Attach directly to a process with gdb and retrieve a stack backtrace
The gdb utility can be run with the -p option and a process identifier.
The backtrace command can be run in the gdb shell:
gdb -q -p 3472
returns:
(gdb) backtrace #0 0x0046e7a2 in _dl_sysinfo_int80 () from /lib/ld-linux.so.2 #1 0x0063b681 in accept () from /lib/tls/libpthread.so.0 #2 0x00b14814 in apr_socket_accept (new=0xbff85740, sock=0x9671538, connection_context=0x97115d8) at network_io/unix/sockets.c:187 #3 0x080819ce in unixd_accept (accepted=0xbff85774, lr=0x9671518, ptrans=0x97115d8) at unixd.c:466 #4 0x0807fd2e in child_main (child_num_arg=Variable "child_num_arg" is not available.) at prefork.c:621 #5 0x0807ffc2 in make_child (s=Variable "s" is not available.) at prefork.c:736 #6 0x08080050 in startup_children (number_to_start=5) at prefork.c:754 #7 0x0808089b in ap_mpm_run (_pconf=0x96730a8, plog=0x96a1160, s=0x9674f48) at prefork.c:975 #8 0x08061b08 in main (argc=3, argv=0xbff85a84) at main.c:717
NOTE: This shows:
- accept (): Apache was in the accept() system call when the SIGSEGV signal was received.
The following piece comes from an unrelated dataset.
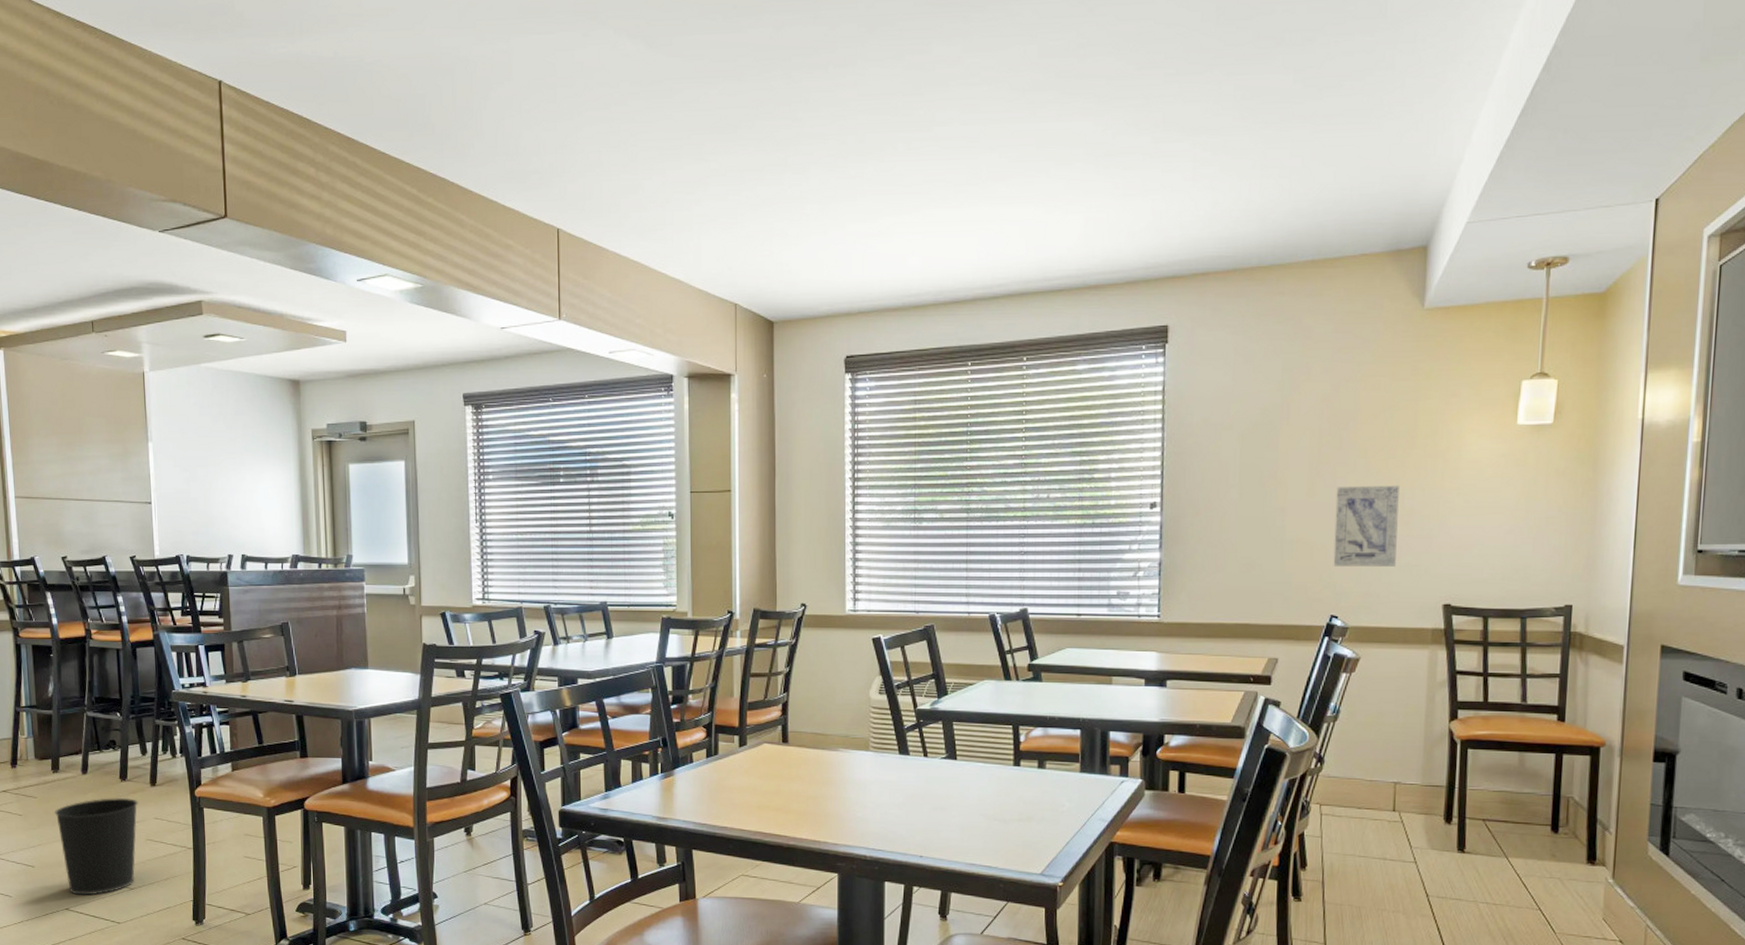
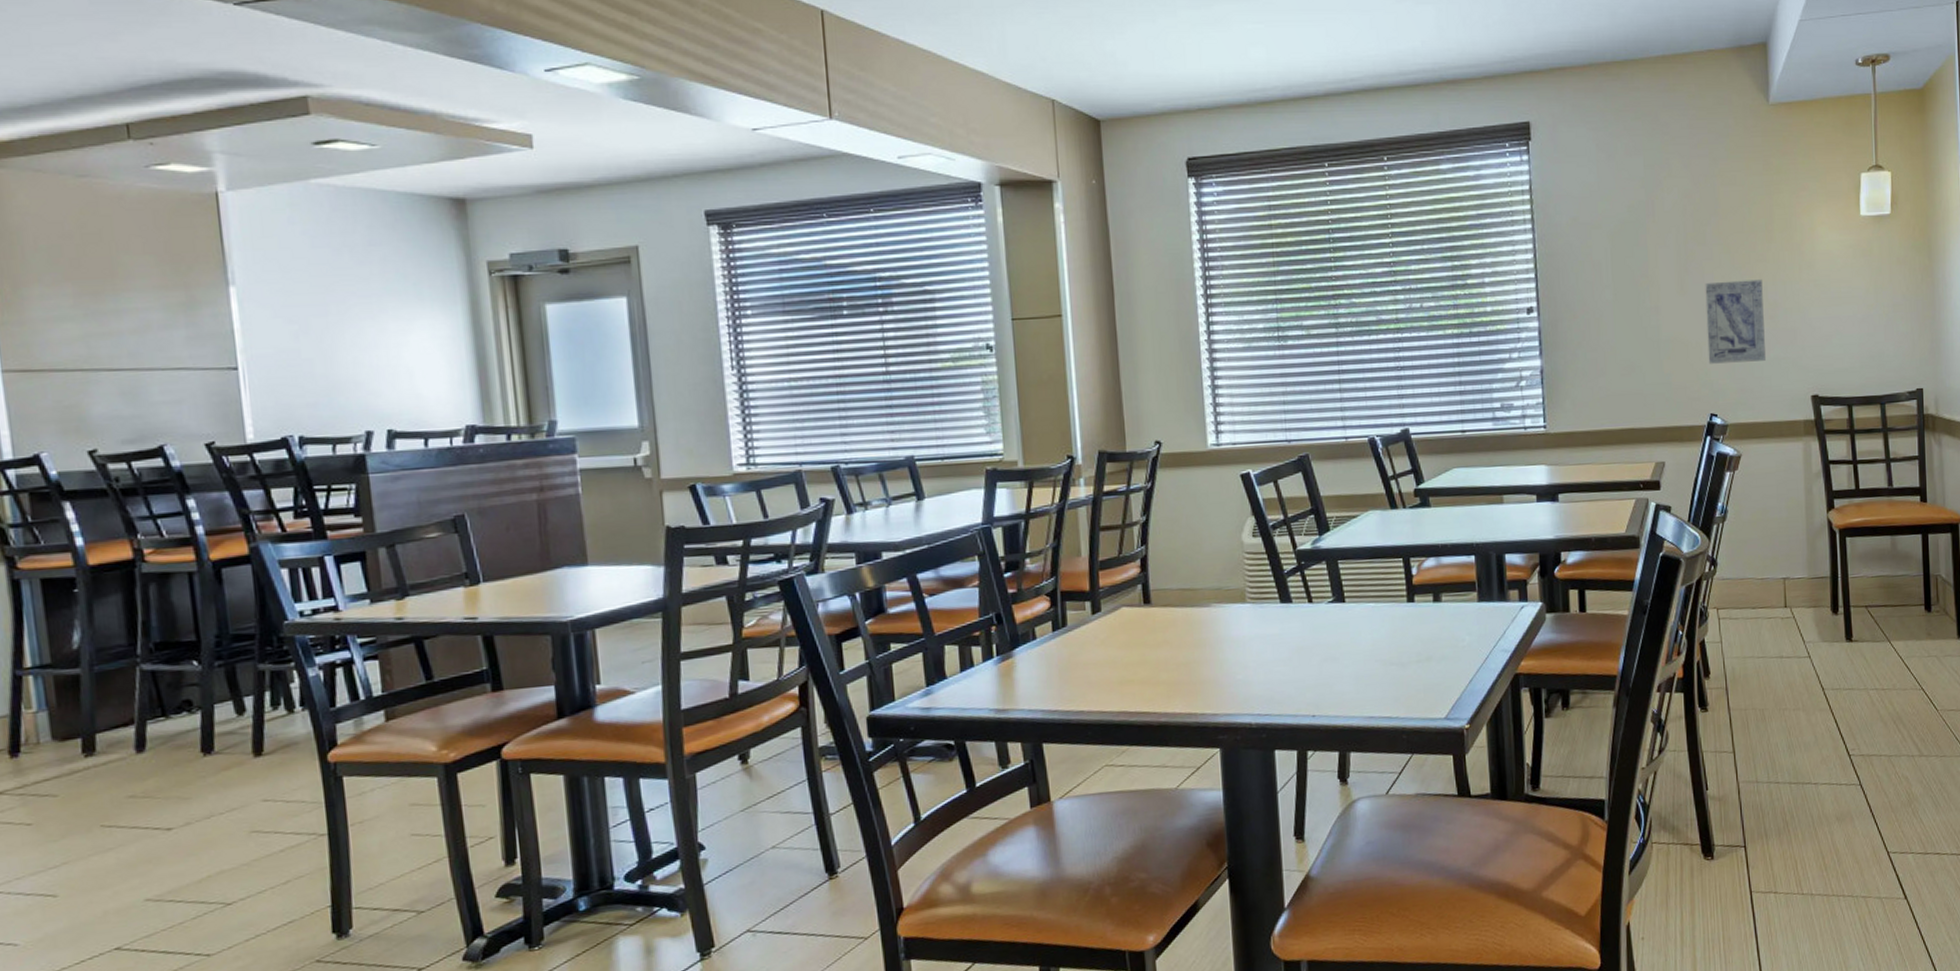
wastebasket: present [54,797,138,895] -> none [89,777,234,926]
- accept() was called by the portable runtime method apr_socket_accept().
Use gcore utility to force a hung process to dump its core
gcore 4932
Use gdb utility to retrieve a stack backtrace from the core file
gdb -q /usr/sbin/httpd core.4932
returns:
(gdb) backtrace #0 0x0046e7a2 in _dl_sysinfo_int80 () from /lib/ld-linux.so.2 #1 0x0063b681 in accept () from /lib/tls/libpthread.so.0 #2 0x00b14814 in apr_socket_accept (new=0xbff85740, sock=0x9671538, connection_context=0x97115d8) at network_io/unix/sockets.c:187 #3 0x080819ce in unixd_accept (accepted=0xbff85774, lr=0x9671518, ptrans=0x97115d8) at unixd.c:466 #4 0x0807fd2e in child_main (child_num_arg=Variable "child_num_arg" is not available.) at prefork.c:621 #5 0x0807ffc2 in make_child (s=Variable "s" is not available.) at prefork.c:736 #6 0x08080050 in startup_children (number_to_start=5) at prefork.c:754 #7 0x0808089b in ap_mpm_run (_pconf=0x96730a8, plog=0x96a1160, s=0x9674f48) at prefork.c:975 #8 0x08061b08 in main (argc=3, argv=0xbff85a84) at main.c:717
NOTE: This shows:
- accept (): Apache was in the accept() system call when the SIGSEGV signal was received.
- accept() was called by the portable runtime method apr_socket_accept().